2.9 Strengths and Weaknesses of Porter’s Models
Porter’s model of Five Competitive Forces allows a systematic and structured analysis of market structure and competitive situation. The model can be applied to particular companies, market segments, industries or regions.
The strength of competitive forces determines the inflow of investment and drives the returns to free market levels. The five competitive forces such as entry, threat of substitutes, bargaining power of buyers, bargaining power of suppliers and intense competition among rivals reflecting that competition in industry goes beyond established players.
Porter identified that these five competitive forces shapes every industry and every market. These forces determine the intensity of competition and hence the profitability and attractiveness of an industry. The objective of corporate strategy should be to modify these competitive forces in a way that improves the position of the organization.
Porter’s model supports analysis of the driving forces in an industry. Based on the information derived from the Five Forces Analysis, management can decide how to influence or to exploit particular characteristics of their industry.
Therefore, it is necessary to determine the scope of the market to be analyzed in a first step. Following, all relevant forces for this market are identified and analyzed. Hence, it is not necessary to analyze all elements of all competitive forces with the same depth.
The Five Forces Model is based on microeconomics. It takes into account supply and demand, complementary products and substitutes, the relationship between volume of production and cost of production and market structures like monopoly, oligopoly or perfect competition.
After the analysis of current and potential future state of the five competitive forces, managers can search for options to influence these forces in their organization’s interest. Although industry-specific business models will limit options, the own strategy can change the impact of competitive forces on the organization. The objective is to reduce the power of competitive forces.

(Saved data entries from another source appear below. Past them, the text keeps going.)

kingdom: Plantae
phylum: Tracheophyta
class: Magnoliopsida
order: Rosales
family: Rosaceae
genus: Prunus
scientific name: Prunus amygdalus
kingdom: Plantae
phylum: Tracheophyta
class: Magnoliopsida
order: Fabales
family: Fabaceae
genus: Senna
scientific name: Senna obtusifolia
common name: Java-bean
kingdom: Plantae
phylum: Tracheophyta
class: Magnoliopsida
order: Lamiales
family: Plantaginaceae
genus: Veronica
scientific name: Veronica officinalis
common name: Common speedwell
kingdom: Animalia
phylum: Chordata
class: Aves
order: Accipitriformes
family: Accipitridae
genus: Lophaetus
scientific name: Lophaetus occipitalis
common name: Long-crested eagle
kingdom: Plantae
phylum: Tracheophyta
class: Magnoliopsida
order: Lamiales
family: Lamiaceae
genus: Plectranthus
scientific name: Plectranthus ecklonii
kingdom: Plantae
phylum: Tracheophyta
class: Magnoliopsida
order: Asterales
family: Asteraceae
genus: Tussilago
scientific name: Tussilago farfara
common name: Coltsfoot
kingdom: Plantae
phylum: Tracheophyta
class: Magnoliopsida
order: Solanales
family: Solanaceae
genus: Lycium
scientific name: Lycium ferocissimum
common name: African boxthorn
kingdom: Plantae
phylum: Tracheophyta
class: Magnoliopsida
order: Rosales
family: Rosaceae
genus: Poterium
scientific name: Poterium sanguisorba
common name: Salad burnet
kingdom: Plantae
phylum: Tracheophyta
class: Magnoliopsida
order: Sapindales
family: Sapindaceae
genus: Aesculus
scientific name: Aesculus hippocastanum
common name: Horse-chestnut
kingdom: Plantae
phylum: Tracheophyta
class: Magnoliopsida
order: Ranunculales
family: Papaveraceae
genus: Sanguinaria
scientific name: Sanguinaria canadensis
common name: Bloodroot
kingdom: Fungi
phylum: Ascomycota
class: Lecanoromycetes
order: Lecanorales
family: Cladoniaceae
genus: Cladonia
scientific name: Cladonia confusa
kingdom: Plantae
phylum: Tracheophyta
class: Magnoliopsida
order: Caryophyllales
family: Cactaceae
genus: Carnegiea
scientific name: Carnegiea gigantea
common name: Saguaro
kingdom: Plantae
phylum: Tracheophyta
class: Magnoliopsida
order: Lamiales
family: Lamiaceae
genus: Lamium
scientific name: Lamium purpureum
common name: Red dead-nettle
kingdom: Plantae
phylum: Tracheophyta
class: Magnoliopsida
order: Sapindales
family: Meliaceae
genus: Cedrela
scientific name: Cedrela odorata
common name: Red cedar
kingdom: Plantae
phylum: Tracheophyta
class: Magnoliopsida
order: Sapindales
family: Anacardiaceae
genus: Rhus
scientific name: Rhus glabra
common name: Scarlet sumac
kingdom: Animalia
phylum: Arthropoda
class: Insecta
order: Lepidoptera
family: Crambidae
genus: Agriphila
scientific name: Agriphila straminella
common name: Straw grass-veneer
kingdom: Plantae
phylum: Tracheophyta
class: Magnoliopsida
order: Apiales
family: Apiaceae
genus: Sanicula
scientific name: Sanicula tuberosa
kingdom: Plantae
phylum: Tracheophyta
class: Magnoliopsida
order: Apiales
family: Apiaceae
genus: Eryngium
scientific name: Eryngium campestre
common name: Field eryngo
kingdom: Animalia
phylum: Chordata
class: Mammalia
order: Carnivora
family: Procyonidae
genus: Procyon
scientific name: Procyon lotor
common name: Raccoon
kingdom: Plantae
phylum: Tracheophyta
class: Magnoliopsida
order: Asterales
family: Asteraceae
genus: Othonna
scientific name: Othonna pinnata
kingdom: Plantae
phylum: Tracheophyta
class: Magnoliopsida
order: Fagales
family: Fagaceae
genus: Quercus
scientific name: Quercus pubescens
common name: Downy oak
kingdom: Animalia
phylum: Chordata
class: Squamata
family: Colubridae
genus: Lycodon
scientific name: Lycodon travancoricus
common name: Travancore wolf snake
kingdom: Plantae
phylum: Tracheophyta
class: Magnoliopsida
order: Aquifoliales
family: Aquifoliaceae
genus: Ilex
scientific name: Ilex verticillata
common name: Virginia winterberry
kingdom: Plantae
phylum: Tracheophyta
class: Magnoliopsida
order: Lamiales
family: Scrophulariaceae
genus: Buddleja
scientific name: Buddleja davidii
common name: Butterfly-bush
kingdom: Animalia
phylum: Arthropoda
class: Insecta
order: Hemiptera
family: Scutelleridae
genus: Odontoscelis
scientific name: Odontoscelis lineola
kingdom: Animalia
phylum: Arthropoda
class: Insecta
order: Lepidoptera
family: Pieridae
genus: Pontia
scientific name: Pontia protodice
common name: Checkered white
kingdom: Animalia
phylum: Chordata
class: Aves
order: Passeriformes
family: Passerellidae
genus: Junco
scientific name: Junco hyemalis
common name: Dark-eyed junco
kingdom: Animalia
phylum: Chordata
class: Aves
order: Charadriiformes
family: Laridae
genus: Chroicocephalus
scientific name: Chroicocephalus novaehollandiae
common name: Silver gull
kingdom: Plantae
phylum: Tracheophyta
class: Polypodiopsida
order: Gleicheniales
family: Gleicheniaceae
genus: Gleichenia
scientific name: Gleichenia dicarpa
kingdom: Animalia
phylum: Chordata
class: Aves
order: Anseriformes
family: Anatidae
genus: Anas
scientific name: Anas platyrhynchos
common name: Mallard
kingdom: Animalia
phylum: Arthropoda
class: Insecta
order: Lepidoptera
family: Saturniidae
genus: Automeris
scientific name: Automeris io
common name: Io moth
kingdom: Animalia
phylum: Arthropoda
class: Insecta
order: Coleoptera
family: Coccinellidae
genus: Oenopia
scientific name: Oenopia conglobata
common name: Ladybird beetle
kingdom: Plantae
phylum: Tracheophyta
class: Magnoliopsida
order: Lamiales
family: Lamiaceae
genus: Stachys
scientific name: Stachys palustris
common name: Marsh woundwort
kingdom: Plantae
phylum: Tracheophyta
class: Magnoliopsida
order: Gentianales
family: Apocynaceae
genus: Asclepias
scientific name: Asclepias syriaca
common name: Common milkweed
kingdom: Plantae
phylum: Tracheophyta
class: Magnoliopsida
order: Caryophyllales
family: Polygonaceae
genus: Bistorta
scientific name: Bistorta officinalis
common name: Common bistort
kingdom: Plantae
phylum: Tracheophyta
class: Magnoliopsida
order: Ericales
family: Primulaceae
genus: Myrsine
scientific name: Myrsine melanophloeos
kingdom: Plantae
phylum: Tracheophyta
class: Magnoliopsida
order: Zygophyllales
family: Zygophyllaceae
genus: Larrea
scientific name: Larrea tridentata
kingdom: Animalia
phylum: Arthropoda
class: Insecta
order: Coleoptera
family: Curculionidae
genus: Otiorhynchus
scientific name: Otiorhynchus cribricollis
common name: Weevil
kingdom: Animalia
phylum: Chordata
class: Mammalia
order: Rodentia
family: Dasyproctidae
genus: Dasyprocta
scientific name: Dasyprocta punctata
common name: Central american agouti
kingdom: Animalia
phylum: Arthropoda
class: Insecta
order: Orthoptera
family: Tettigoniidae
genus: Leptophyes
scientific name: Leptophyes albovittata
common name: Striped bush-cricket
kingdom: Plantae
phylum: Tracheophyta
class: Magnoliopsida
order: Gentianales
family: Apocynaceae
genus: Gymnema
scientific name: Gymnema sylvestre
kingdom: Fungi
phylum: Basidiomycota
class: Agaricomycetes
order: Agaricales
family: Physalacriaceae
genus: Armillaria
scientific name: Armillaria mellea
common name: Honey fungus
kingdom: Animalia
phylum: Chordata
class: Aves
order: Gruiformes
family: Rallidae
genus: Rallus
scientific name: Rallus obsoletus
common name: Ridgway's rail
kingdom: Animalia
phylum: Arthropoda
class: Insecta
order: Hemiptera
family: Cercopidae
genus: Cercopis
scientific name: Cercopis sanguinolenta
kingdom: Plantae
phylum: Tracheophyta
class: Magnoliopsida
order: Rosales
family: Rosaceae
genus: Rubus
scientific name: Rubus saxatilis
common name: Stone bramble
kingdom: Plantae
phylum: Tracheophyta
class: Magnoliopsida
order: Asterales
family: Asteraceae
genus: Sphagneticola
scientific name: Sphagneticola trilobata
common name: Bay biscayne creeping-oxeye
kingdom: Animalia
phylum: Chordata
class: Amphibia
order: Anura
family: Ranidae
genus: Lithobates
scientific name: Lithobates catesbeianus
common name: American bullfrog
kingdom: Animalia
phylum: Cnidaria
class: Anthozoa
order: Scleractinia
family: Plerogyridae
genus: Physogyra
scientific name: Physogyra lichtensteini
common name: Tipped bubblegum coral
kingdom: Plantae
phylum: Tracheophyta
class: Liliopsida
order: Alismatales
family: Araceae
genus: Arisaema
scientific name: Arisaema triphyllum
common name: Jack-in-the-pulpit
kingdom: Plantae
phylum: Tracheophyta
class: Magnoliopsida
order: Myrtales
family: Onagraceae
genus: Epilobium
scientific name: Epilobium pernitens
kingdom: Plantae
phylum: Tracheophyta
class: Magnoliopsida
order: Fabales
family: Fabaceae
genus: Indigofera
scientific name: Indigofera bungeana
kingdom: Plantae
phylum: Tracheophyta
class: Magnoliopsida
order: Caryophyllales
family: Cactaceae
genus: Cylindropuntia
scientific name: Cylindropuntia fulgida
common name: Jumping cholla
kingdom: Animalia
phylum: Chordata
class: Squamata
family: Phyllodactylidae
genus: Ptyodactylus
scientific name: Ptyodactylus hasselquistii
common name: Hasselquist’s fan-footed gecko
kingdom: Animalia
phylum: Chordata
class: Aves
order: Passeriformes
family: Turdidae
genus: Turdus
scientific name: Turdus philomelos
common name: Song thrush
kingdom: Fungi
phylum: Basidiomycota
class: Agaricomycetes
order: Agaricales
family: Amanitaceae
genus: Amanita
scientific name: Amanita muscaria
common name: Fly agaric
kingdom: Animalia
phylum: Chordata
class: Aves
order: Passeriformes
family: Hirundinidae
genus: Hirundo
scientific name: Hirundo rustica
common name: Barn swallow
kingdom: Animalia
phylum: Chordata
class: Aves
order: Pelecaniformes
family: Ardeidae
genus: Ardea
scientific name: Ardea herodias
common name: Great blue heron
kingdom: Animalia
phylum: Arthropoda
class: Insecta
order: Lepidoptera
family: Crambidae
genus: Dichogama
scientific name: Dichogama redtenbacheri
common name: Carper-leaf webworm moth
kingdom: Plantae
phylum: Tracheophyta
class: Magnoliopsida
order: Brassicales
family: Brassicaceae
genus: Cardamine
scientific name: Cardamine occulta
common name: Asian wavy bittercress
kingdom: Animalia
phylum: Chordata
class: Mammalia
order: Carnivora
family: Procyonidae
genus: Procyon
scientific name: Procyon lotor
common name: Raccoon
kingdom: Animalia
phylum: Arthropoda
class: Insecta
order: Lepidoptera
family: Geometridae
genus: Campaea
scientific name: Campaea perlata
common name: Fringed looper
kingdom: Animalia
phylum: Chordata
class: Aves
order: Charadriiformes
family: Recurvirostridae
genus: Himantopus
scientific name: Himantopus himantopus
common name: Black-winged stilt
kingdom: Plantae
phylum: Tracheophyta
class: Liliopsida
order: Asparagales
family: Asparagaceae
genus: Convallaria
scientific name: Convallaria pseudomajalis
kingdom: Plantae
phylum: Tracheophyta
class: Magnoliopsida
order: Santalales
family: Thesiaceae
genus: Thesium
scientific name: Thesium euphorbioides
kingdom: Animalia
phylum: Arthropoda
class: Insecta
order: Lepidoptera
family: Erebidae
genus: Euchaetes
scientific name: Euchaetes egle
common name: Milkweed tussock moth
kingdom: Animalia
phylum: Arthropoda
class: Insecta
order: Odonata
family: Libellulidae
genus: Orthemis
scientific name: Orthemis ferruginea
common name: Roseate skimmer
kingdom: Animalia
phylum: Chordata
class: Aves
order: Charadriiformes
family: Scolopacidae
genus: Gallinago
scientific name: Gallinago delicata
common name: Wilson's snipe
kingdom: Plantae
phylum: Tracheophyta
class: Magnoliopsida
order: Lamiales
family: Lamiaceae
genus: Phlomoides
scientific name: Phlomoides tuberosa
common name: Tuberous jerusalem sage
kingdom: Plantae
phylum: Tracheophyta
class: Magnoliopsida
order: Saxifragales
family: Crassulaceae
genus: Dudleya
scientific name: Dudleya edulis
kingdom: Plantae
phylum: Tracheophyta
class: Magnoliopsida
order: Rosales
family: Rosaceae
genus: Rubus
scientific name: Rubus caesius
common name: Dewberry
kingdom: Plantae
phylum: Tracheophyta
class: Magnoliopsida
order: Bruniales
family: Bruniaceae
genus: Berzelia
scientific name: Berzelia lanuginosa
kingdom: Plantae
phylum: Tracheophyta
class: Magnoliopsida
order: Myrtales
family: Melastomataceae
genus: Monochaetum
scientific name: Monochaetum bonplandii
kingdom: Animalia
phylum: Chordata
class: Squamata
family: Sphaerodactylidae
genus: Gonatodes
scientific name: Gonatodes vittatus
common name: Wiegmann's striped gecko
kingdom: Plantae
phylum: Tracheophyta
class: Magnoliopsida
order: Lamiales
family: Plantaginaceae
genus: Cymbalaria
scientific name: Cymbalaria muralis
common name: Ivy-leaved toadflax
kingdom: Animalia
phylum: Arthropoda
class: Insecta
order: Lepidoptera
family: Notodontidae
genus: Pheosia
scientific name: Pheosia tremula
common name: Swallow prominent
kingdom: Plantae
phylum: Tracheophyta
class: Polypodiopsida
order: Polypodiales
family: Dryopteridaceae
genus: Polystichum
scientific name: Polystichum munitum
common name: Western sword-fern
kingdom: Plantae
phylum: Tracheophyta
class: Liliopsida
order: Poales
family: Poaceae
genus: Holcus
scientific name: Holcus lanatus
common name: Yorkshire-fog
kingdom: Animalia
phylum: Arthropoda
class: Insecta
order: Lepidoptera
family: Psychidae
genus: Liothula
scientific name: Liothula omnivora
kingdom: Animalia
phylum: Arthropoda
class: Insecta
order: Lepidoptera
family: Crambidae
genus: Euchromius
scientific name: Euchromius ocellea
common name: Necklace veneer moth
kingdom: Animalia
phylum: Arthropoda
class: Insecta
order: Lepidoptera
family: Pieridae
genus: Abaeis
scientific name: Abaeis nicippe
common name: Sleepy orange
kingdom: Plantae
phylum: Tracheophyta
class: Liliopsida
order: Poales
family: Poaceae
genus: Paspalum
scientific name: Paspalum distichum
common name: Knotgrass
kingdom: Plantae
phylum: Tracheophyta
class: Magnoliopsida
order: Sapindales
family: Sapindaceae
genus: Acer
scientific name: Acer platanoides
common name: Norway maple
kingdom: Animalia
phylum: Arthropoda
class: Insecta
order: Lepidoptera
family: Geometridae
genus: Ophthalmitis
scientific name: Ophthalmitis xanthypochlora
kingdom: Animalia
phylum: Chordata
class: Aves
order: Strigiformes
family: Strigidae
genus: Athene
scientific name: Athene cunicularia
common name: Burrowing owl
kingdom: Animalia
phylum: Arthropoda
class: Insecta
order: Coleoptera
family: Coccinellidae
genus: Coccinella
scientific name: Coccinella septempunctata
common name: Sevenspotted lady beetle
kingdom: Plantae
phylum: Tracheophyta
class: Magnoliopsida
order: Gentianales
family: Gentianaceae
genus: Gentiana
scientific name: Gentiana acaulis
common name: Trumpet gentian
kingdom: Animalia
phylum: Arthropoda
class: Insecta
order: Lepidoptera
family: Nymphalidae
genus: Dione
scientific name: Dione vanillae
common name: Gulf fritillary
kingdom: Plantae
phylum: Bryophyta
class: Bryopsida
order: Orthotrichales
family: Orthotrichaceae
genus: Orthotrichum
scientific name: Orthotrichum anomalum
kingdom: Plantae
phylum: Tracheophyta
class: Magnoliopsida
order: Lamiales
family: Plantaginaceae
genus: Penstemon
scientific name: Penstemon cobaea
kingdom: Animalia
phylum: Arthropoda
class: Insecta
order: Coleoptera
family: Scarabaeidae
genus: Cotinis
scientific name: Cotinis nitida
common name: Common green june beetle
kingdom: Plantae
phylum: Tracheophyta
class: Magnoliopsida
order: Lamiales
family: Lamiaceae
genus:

The model is based on the idea of competition. It assumes that companies try to achieve competitive advantages over other players in the markets as well as over suppliers or customers. With this focus, it dos not really take into consideration strategies like strategic alliances, electronic linking of information systems of all companies along a value chain, virtual enterprise-networks or others.
As for the limitations part, nothing in this world is in itself PERFECT, so is this five forces model. Sometimes, it is better if some new player enter the market. It gives way to fresh thinking and catches the attention of the customers, in addition to benefits like infrastructure development. Again, it is better if a decent number of substitutes are valuable in the market, as it makes one think how to better his product and win the hearts of the clients.
In reference to the generic strategies it became clear over time that in reality there were some shades of grey in the distinction between differentiation and cost, compared to the black and white that is projected in theory. It is very difficult for most companies to completely ignore cost, no matter how different their product offering is. Similarly, most companies will not admit that their product is essentially the same as that of others (Macmillan et al, 2000).
It is important for analysts to bear in mind that Porter’s generic strategies should be considered as a part of a broader strategic analysis. The generic strategies only provide a good starting point for exploring the concepts of cost leadership and differentiation and may not provide relevant strategic routes in the case of fast growing markets (Lynch, 2003).
It is important to conduct other analyses like PESTEL analysis to analyse how the generic strategy being employed by a company should change in accordance with external factors. Other useful analyses would include SWOT analysis of the key success factors etc.